# Built-in Modem?



## zanoza (Jul 3, 2008)

Hey everyone,
I have recently moved to a new house for 2 months and the internet connection here is a little weird from what i am used to. At home I have a modem connected to a wireless router so I get internet on both my laptops. Here, I don't have a wireless router so I am having problems connecting my other laptop to the internet.

The connection I have here goes like this: I have a modem in which one plug is connected to the phone socket, and the other is connected through an ethernet cord to my computer. The problem is, I only have one modem. Is it possible to just connect my computer straight to the phone socket? Is there some kind of built-in modem I should have?

I went to look in control panel, and theres an icon there called "phone and modem options" or something like that.
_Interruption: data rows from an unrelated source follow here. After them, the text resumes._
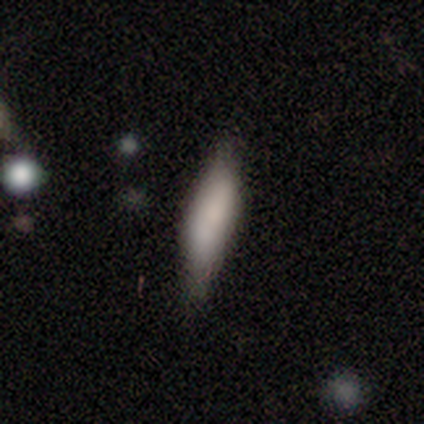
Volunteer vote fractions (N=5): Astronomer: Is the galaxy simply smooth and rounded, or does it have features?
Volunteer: smooth — 80%.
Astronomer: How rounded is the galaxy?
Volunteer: in between — 75%.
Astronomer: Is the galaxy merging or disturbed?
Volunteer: none — 60% (runner-up: minor disturbance, 40%).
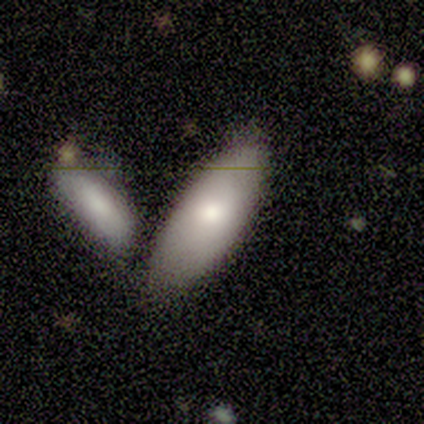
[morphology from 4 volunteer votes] This is clearly a smooth galaxy (100%). How rounded: likely in between (75%). Merging: possibly none (50%).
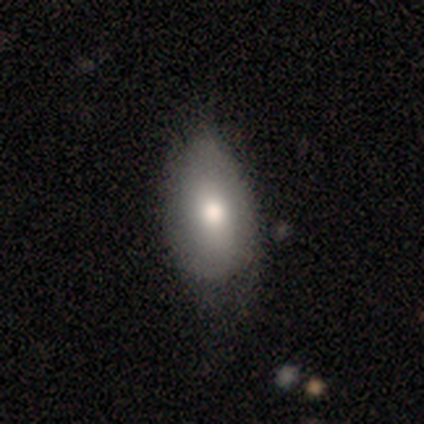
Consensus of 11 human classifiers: Smooth or featured? smooth (82%)
How rounded? in between (100%)
Merging? none (45%, tied with minor disturbance)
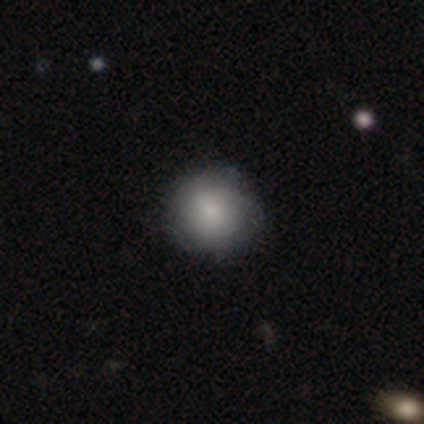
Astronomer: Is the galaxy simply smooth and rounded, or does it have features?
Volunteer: smooth — 74%.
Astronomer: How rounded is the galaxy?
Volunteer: round — 79%.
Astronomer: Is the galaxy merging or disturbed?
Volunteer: none — 83%.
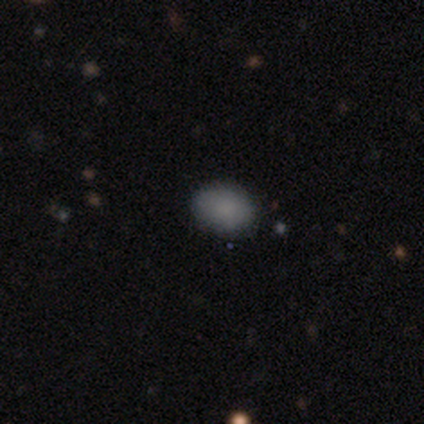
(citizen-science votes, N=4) Volunteers were most divided on "how rounded" (2-way tie): round: 50%, in between: 50%, cigar-shaped: 0%. More confident: smooth or featured — smooth (100%); merging — none (100%).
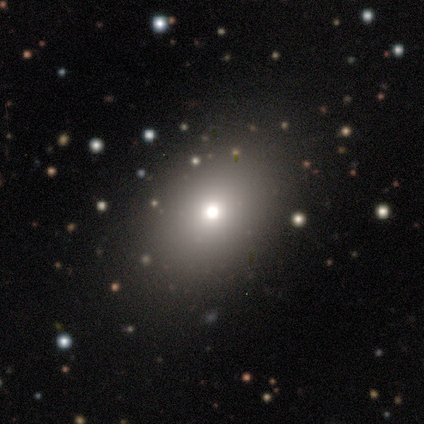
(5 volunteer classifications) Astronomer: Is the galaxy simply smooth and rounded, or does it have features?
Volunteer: smooth — 80%.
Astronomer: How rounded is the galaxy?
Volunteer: round — 50%, tied with in between at 50%.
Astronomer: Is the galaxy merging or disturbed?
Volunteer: none — 75%.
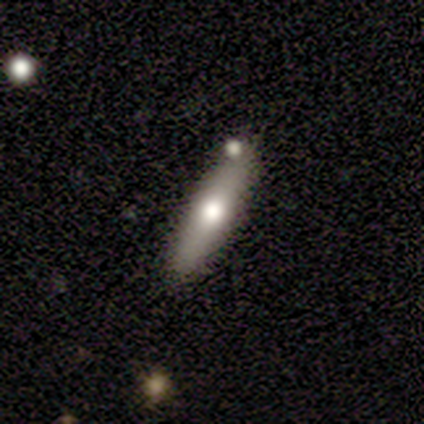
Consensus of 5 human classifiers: smooth_or_featured: featured or disk (p=0.60) [alt: smooth p=0.40]
disk_edge_on: yes (p=0.67) [alt: no p=0.33]
edge_on_bulge: rounded (p=1.00)
merging: none (p=1.00)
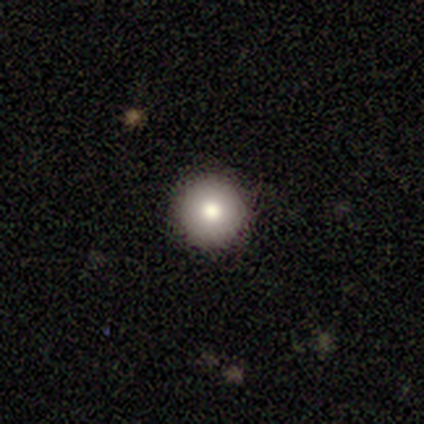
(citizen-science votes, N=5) Volunteers were most divided on "smooth or featured": smooth: 60%, featured or disk: 20%, star or artifact: 20%. More confident: how rounded — round (100%); merging — none (75%).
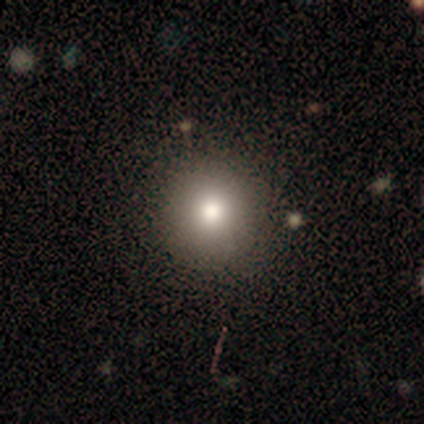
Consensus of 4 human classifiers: smooth_or_featured: smooth (p=0.75) [alt: star or artifact p=0.25]
how_rounded: round (p=1.00)
merging: none (p=1.00)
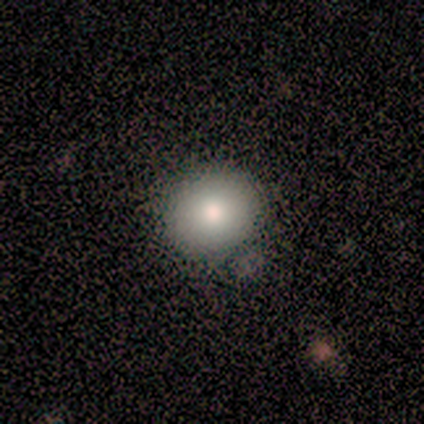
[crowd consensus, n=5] Smooth or featured: smooth — 80% (featured or disk — 20%)
How rounded: round — 100%
Merging: none — 60% (minor disturbance — 20%)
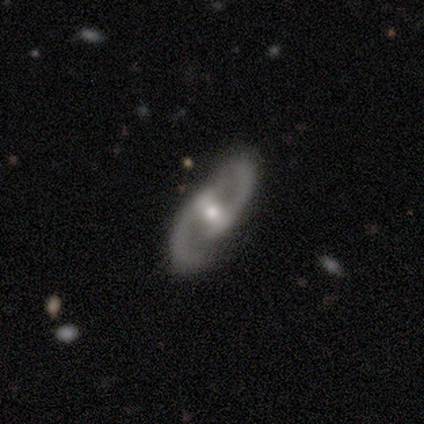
Smooth or featured?
  - featured or disk: 84% *
  - smooth: 13%
  - star or artifact: 3%
Edge-on disk?
  - no: 91% *
  - yes: 9%
Bar?
  - strong: 48% *
  - weak: 34%
  - no: 17%
Spiral arms?
  - yes: 93% *
  - no: 7%
Spiral winding?
  - medium: 59% *
  - loose: 30%
  - tight: 11%
Spiral arm count?
  - 2: 96% *
  - 1: 4%
  - 3: 0%
  - 4: 0%
  - more than 4: 0%
  - can't tell: 0%
Bulge size?
  - moderate: 59% *
  - small: 38%
  - large: 3%
  - dominant: 0%
  - none: 0%
Merging?
  - none: 86% *
  - minor disturbance: 8%
  - major disturbance: 3%
  - merger: 3%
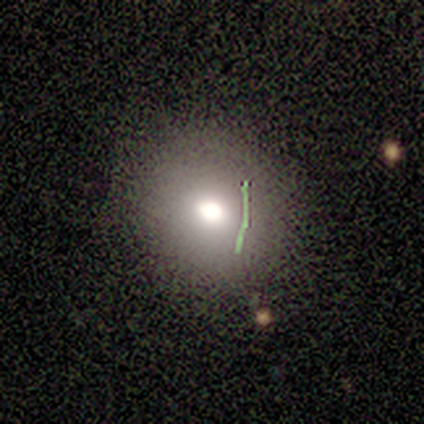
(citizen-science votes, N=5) A smooth galaxy with no disk features (80%) that is round (100%). Merging: none (75%).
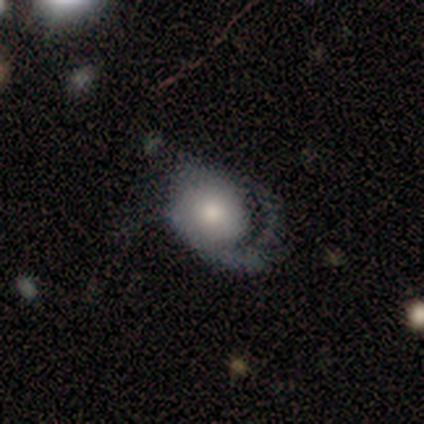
This is clearly a featured or disk galaxy (81%). It is clearly not viewed edge-on (97%). Bar: clearly no (88%). Spiral arm pattern: clearly yes (91%). Spiral arm count: likely 1 (70%). Spiral winding: possibly medium (47%). Central bulge: possibly moderate (52%). Merging: possibly major disturbance (46%).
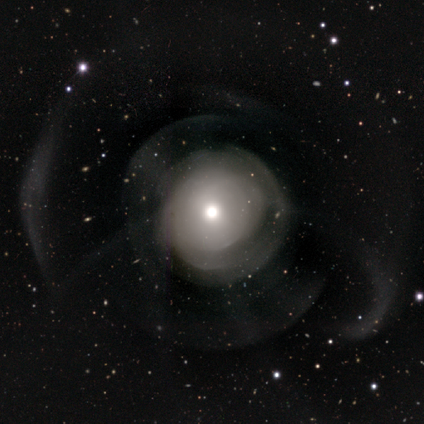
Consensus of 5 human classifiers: smooth_or_featured: featured or disk (p=0.80) [alt: smooth p=0.20]
disk_edge_on: no (p=1.00)
bar: no (p=1.00)
has_spiral_arms: no (p=0.75) [alt: yes p=0.25]
bulge_size: moderate (p=0.50) [tied with: small p=0.50]
merging: major disturbance (p=0.80) [alt: minor disturbance p=0.20]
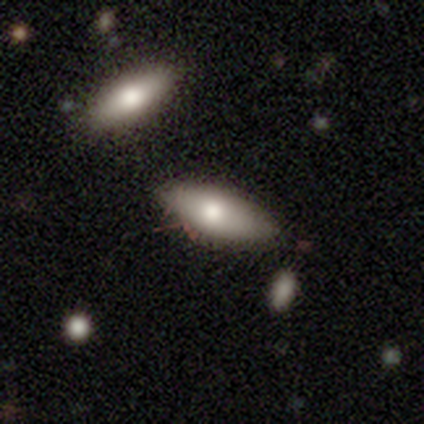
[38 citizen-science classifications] Overall: smooth (68%). How rounded: in between (54%; cigar-shaped 46%). Merging: none (67%).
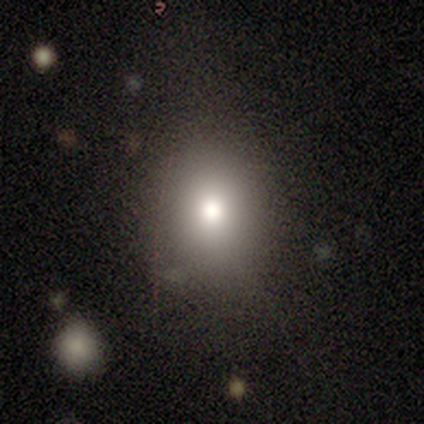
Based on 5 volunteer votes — Smooth or featured?
  - smooth: 80% *
  - star or artifact: 20%
  - featured or disk: 0%
How rounded?
  - round: 75% *
  - in between: 25%
  - cigar-shaped: 0%
Merging?
  - none: 75% *
  - minor disturbance: 25%
  - major disturbance: 0%
  - merger: 0%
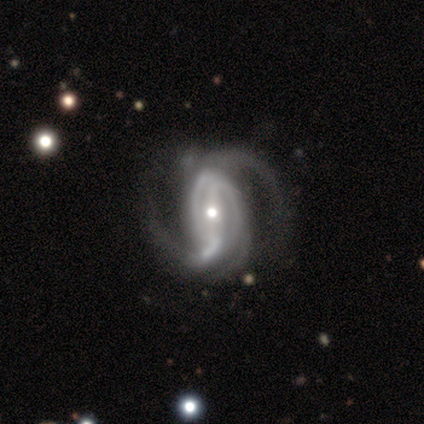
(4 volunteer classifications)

I tried to look through the options but I could not figure anything out (it asked me to enter some number and area code or something, which it doesnt ask for when I connect my computer through an outside modem).
Could somebody please tell me if it is possible to do this, and if it is how?
Thanks!


----------



## rosiesdad (Jun 3, 2008)

Sorry, only one modem per dsl/cable line. You need a router or a single box thats a combo router/modem. 2 wire makes a good easy to provision all in one thats wireless to boot. Visit ebay, and do a search for 2wire.


----------



## zanoza (Jul 3, 2008)

rosiesdad said:


> Sorry, only one modem per dsl/cable line. You need a router or a single box thats a combo router/modem. 2 wire makes a good easy to provision all in one thats wireless to boot. Visit ebay, and do a search for 2wire.


What if I disconnect the other modem, would it be possible to connect through the built in modem?


----------



## Wrench97 (May 10, 2008)

If you have dial up service yes, if it's DSL than no they are a different type of modem.
If you are looking for a wireless connection you could connect a wireless router to your modem, or change the modem to a wireless one supported by your DSL carrier.


----------



## johnwill (Sep 26, 2002)

How about telling us exactly the make/model of this mystery modem.


----------



## zanoza (Jul 3, 2008)

johnwill said:


> How about telling us exactly the make/model of this mystery modem.


It says Siemens speedstream 4100
Ethernet ADSL Modem

Not sure if that is what you meant. 

To the other poster:
I am pretty sure it is a DSL modem... so a wireless router is my only choice? I am not using a dial up connection, so I guess it is DSL

Edit:
Also is there a way to USE my computer as a router. Like connect is to the internet through the modem and then set up a network to which my other lap top can connect? Is that possible or am I just dumb for saying that >.>


----------



## rosiesdad (Jun 3, 2008)

The speedstream 4100 is a dsl modem. You could get a 2wire brand 2700hg-b or 2701hg-b combination router/modem. Loads of them on ebay.
OR you could get a pretty inexpensive router to put behind the speedstream from say walmart or office depot.
For a newbie, the 2wire is way easy.(its both wireless and wired-4ports)


----------



## johnwill (Sep 26, 2002)

I'd go for the plain router, here's an unbeatable deal on an 802.11n model. http://shop4.frys.com/product/5596590


----------